**TASK DESCRIPTION**
Transcribe every entry word for word. Skip the pictures.
····················
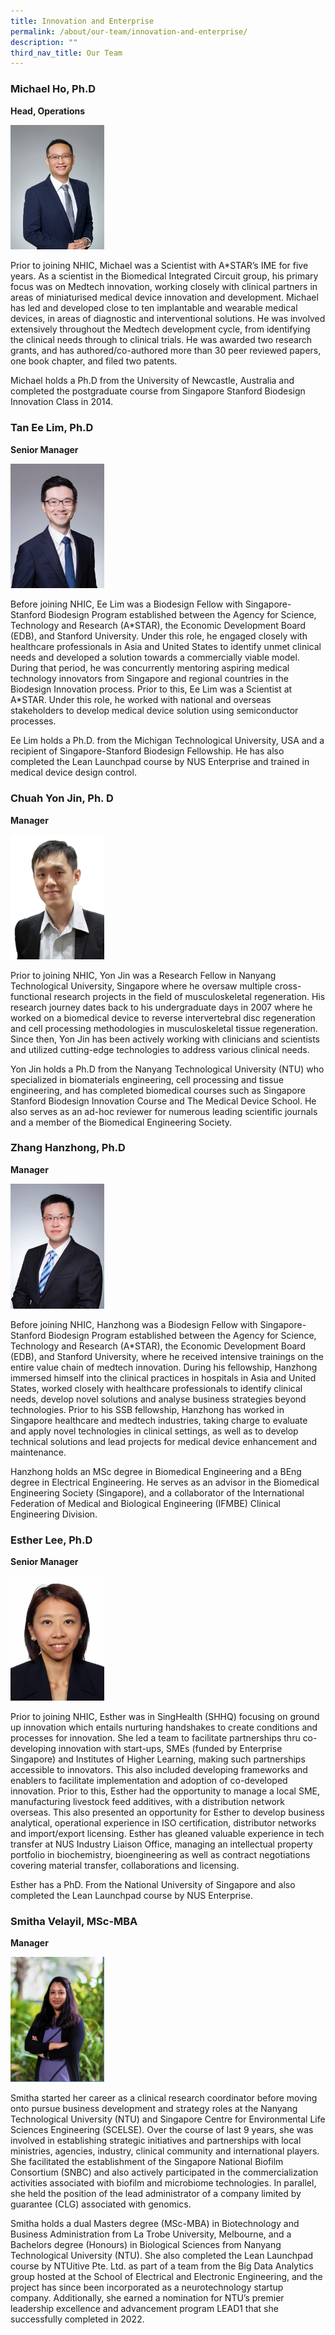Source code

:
 ```yaml
---
title: Innovation and Enterprise
permalink: /about/our-team/innovation-and-enterprise/
description: ""
third_nav_title: Our Team
---
```

### **Michael Ho, Ph.D**  
**Head, Operations**

<img src="/images/About/Our%20Team/Innovation%20Team/michaelho.jpg" style="width:150px">

Prior to joining NHIC, Michael was a Scientist with A\*STAR’s IME for five years. As a scientist in the Biomedical Integrated Circuit group, his primary focus was on Medtech innovation, working closely with clinical partners in areas of miniaturised medical device innovation and development. Michael has led and developed close to ten implantable and wearable medical devices, in areas of diagnostic and interventional solutions. He was involved extensively throughout the Medtech development cycle, from identifying the clinical needs through to clinical trials. He was awarded two research grants, and has authored/co-authored more than 30 peer reviewed papers, one book chapter, and filed two patents.

Michael holds a Ph.D from the University of Newcastle, Australia and completed the postgraduate course from Singapore Stanford Biodesign Innovation Class in 2014.

### **Tan Ee Lim, Ph.D**  
**Senior Manager**

<img src="/images/About/Our%20Team/Innovation%20Team/taneelim.jpg" style="width:150px">

Before joining NHIC, Ee Lim was a Biodesign Fellow with Singapore-Stanford Biodesign Program established between the Agency for Science, Technology and Research (A\*STAR), the Economic Development Board (EDB), and Stanford University. Under this role, he engaged closely with healthcare professionals in Asia and United States to identify unmet clinical needs and developed a solution towards a commercially viable model. During that period, he was concurrently mentoring aspiring medical technology innovators from Singapore and regional countries in the Biodesign Innovation process. Prior to this, Ee Lim was a Scientist at A\*STAR. Under this role, he worked with national and overseas stakeholders to develop medical device solution using semiconductor processes.

Ee Lim holds a Ph.D. from the Michigan Technological University, USA and a recipient of Singapore-Stanford Biodesign Fellowship. He has also completed the Lean Launchpad course by NUS Enterprise and trained in medical device design control.

### **Chuah Yon Jin, Ph. D**  
**Manager**

<img src="/images/About/Our%20Team/Innovation%20Team/chuahyonjin.jpg" style="width:150px">

Prior to joining NHIC, Yon Jin was a Research Fellow in Nanyang Technological University, Singapore where he oversaw multiple cross-functional research projects in the field of musculoskeletal regeneration. His research journey dates back to his undergraduate days in 2007 where he worked on a biomedical device to reverse intervertebral disc regeneration and cell processing methodologies in musculoskeletal tissue regeneration. Since then, Yon Jin has been actively working with clinicians and scientists and utilized cutting-edge technologies to address various clinical needs.

Yon Jin holds a Ph.D from the Nanyang Technological University (NTU) who specialized in biomaterials engineering, cell processing and tissue engineering, and has completed biomedical courses such as Singapore Stanford Biodesign Innovation Course and The Medical Device School. He also serves as an ad-hoc reviewer for numerous leading scientific journals and a member of the Biomedical Engineering Society.

### **Zhang Hanzhong, Ph.D**  
**Manager**

<img src="/images/About/Our%20Team/Innovation%20Team/zhanghanzhong.jpg" style="width:150px">

Before joining NHIC, Hanzhong was a Biodesign Fellow with Singapore-Stanford Biodesign Program established between the Agency for Science, Technology and Research (A\*STAR), the Economic Development Board (EDB), and Stanford University, where he received intensive trainings on the entire value chain of medtech innovation. During his fellowship, Hanzhong immersed himself into the clinical practices in hospitals in Asia and United States, worked closely with healthcare professionals to identify clinical needs, develop novel solutions and analyse business strategies beyond technologies. Prior to his SSB fellowship, Hanzhong has worked in Singapore healthcare and medtech industries, taking charge to evaluate and apply novel technologies in clinical settings, as well as to develop technical solutions and lead projects for medical device enhancement and maintenance.

Hanzhong holds an MSc degree in Biomedical Engineering and a BEng degree in Electrical Engineering. He serves as an advisor in the Biomedical Engineering Society (Singapore), and a collaborator of the International Federation of Medical and Biological Engineering (IFMBE) Clinical Engineering Division.

### **Esther Lee, Ph.D** 
**Senior Manager**

<img src="/images/About/Our%20Team/Enterprise%20Team/estherlee.jpg" style="width:150px">

Prior to joining NHIC, Esther was in SingHealth (SHHQ) focusing on ground up innovation which entails nurturing handshakes to create conditions and processes for innovation. She led a team to facilitate partnerships thru co-developing innovation with start-ups, SMEs (funded by Enterprise Singapore) and Institutes of Higher Learning, making such partnerships accessible to innovators. This also included developing frameworks and enablers to facilitate implementation and adoption of co-developed innovation. Prior to this, Esther had the opportunity to manage a local SME, manufacturing livestock feed additives, with a distribution network overseas. This also presented an opportunity for Esther to develop business analytical, operational experience in ISO certification, distributor networks and import/export licensing. Esther has gleaned valuable experience in tech transfer at NUS Industry Liaison Office, managing an intellectual property portfolio in biochemistry, bioengineering as well as contract negotiations covering material transfer, collaborations and licensing.

Esther has a PhD. From the National University of Singapore and also completed the Lean Launchpad course by NUS Enterprise.

### **Smitha Velayil, MSc-MBA**  
**Manager**

<img src="/images/About/Our%20Team/Enterprise%20Team/smitha%20velayil%20sunildeep.PNG" style="width:150px">

Smitha started her career as a clinical research coordinator before moving onto pursue business development and strategy roles at the Nanyang Technological University (NTU) and Singapore Centre for Environmental Life Sciences Engineering (SCELSE). Over the course of last 9 years, she was involved in establishing strategic initiatives and partnerships with local ministries, agencies, industry, clinical community and international players. She facilitated the establishment of the Singapore National Biofilm Consortium (SNBC) and also actively participated in the commercialization activities associated with biofilm and microbiome technologies. In parallel, she held the position of the lead administrator of a company limited by guarantee (CLG) associated with genomics. 

Smitha holds a dual Masters degree (MSc-MBA) in Biotechnology and Business Administration from La Trobe University, Melbourne, and a Bachelors degree (Honours) in Biological Sciences from Nanyang Technological University (NTU). She also completed the Lean Launchpad course by NTUitive Pte. Ltd. as part of a team from the Big Data Analytics group hosted at the School of Electrical and Electronic Engineering, and the project has since been incorporated as a neurotechnology startup company. Additionally, she earned a nomination for NTU’s premier leadership excellence and advancement program LEAD1 that she successfully completed in 2022.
····················
**EXERCISE RESPONSE**
Source code

:
 ```yaml
---
title: Innovation and Enterprise
permalink: /about/our-team/innovation-and-enterprise/
description: ""
third_nav_title: Our Team
---
```

### **Michael Ho, Ph.D**  
**Head, Operations**

<img src="/images/About/Our%20Team/Innovation%20Team/michaelho.jpg" style="width:150px">

Prior to joining NHIC, Michael was a Scientist with A\*STAR’s IME for five years. As a scientist in the Biomedical Integrated Circuit group, his primary focus was on Medtech innovation, working closely with clinical partners in areas of miniaturised medical device innovation and development. Michael has led and developed close to ten implantable and wearable medical devices, in areas of diagnostic and interventional solutions. He was involved extensively throughout the Medtech development cycle, from identifying the clinical needs through to clinical trials. He was awarded two research grants, and has authored/co-authored more than 30 peer reviewed papers, one book chapter, and filed two patents.

Michael holds a Ph.D from the University of Newcastle, Australia and completed the postgraduate course from Singapore Stanford Biodesign Innovation Class in 2014.

### **Tan Ee Lim, Ph.D**  
**Senior Manager**

<img src="/images/About/Our%20Team/Innovation%20Team/taneelim.jpg" style="width:150px">

Before joining NHIC, Ee Lim was a Biodesign Fellow with Singapore-Stanford Biodesign Program established between the Agency for Science, Technology and Research (A\*STAR), the Economic Development Board (EDB), and Stanford University. Under this role, he engaged closely with healthcare professionals in Asia and United States to identify unmet clinical needs and developed a solution towards a commercially viable model. During that period, he was concurrently mentoring aspiring medical technology innovators from Singapore and regional countries in the Biodesign Innovation process. Prior to this, Ee Lim was a Scientist at A\*STAR. Under this role, he worked with national and overseas stakeholders to develop medical device solution using semiconductor processes.

Ee Lim holds a Ph.D. from the Michigan Technological University, USA and a recipient of Singapore-Stanford Biodesign Fellowship. He has also completed the Lean Launchpad course by NUS Enterprise and trained in medical device design control.

### **Chuah Yon Jin, Ph. D**  
**Manager**

<img src="/images/About/Our%20Team/Innovation%20Team/chuahyonjin.jpg" style="width:150px">

Prior to joining NHIC, Yon Jin was a Research Fellow in Nanyang Technological University, Singapore where he oversaw multiple cross-functional research projects in the field of musculoskeletal regeneration. His research journey dates back to his undergraduate days in 2007 where he worked on a biomedical device to reverse intervertebral disc regeneration and cell processing methodologies in musculoskeletal tissue regeneration. Since then, Yon Jin has been actively working with clinicians and scientists and utilized cutting-edge technologies to address various clinical needs.

Yon Jin holds a Ph.D from the Nanyang Technological University (NTU) who specialized in biomaterials engineering, cell processing and tissue engineering, and has completed biomedical courses such as Singapore Stanford Biodesign Innovation Course and The Medical Device School. He also serves as an ad-hoc reviewer for numerous leading scientific journals and a member of the Biomedical Engineering Society.

### **Zhang Hanzhong, Ph.D**  
**Manager**

<img src="/images/About/Our%20Team/Innovation%20Team/zhanghanzhong.jpg" style="width:150px">

Before joining NHIC, Hanzhong was a Biodesign Fellow with Singapore-Stanford Biodesign Program established between the Agency for Science, Technology and Research (A\*STAR), the Economic Development Board (EDB), and Stanford University, where he received intensive trainings on the entire value chain of medtech innovation. During his fellowship, Hanzhong immersed himself into the clinical practices in hospitals in Asia and United States, worked closely with healthcare professionals to identify clinical needs, develop novel solutions and analyse business strategies beyond technologies. Prior to his SSB fellowship, Hanzhong has worked in Singapore healthcare and medtech industries, taking charge to evaluate and apply novel technologies in clinical settings, as well as to develop technical solutions and lead projects for medical device enhancement and maintenance.

Hanzhong holds an MSc degree in Biomedical Engineering and a BEng degree in Electrical Engineering. He serves as an advisor in the Biomedical Engineering Society (Singapore), and a collaborator of the International Federation of Medical and Biological Engineering (IFMBE) Clinical Engineering Division.

### **Esther Lee, Ph.D** 
**Senior Manager**

<img src="/images/About/Our%20Team/Enterprise%20Team/estherlee.jpg" style="width:150px">

Prior to joining NHIC, Esther was in SingHealth (SHHQ) focusing on ground up innovation which entails nurturing handshakes to create conditions and processes for innovation. She led a team to facilitate partnerships thru co-developing innovation with start-ups, SMEs (funded by Enterprise Singapore) and Institutes of Higher Learning, making such partnerships accessible to innovators. This also included developing frameworks and enablers to facilitate implementation and adoption of co-developed innovation. Prior to this, Esther had the opportunity to manage a local SME, manufacturing livestock feed additives, with a distribution network overseas. This also presented an opportunity for Esther to develop business analytical, operational experience in ISO certification, distributor networks and import/export licensing. Esther has gleaned valuable experience in tech transfer at NUS Industry Liaison Office, managing an intellectual property portfolio in biochemistry, bioengineering as well as contract negotiations covering material transfer, collaborations and licensing.

Esther has a PhD. From the National University of Singapore and also completed the Lean Launchpad course by NUS Enterprise.

### **Smitha Velayil, MSc-MBA**  
**Manager**

<img src="/images/About/Our%20Team/Enterprise%20Team/smitha%20velayil%20sunildeep.PNG" style="width:150px">

Smitha started her career as a clinical research coordinator before moving onto pursue business development and strategy roles at the Nanyang Technological University (NTU) and Singapore Centre for Environmental Life Sciences Engineering (SCELSE). Over the course of last 9 years, she was involved in establishing strategic initiatives and partnerships with local ministries, agencies, industry, clinical community and international players. She facilitated the establishment of the Singapore National Biofilm Consortium (SNBC) and also actively participated in the commercialization activities associated with biofilm and microbiome technologies. In parallel, she held the position of the lead administrator of a company limited by guarantee (CLG) associated with genomics. 

Smitha holds a dual Masters degree (MSc-MBA) in Biotechnology and Business Administration from La Trobe University, Melbourne, and a Bachelors degree (Honours) in Biological Sciences from Nanyang Technological University (NTU). She also completed the Lean Launchpad course by NTUitive Pte. Ltd. as part of a team from the Big Data Analytics group hosted at the School of Electrical and Electronic Engineering, and the project has since been incorporated as a neurotechnology startup company. Additionally, she earned a nomination for NTU’s premier leadership excellence and advancement program LEAD1 that she successfully completed in 2022.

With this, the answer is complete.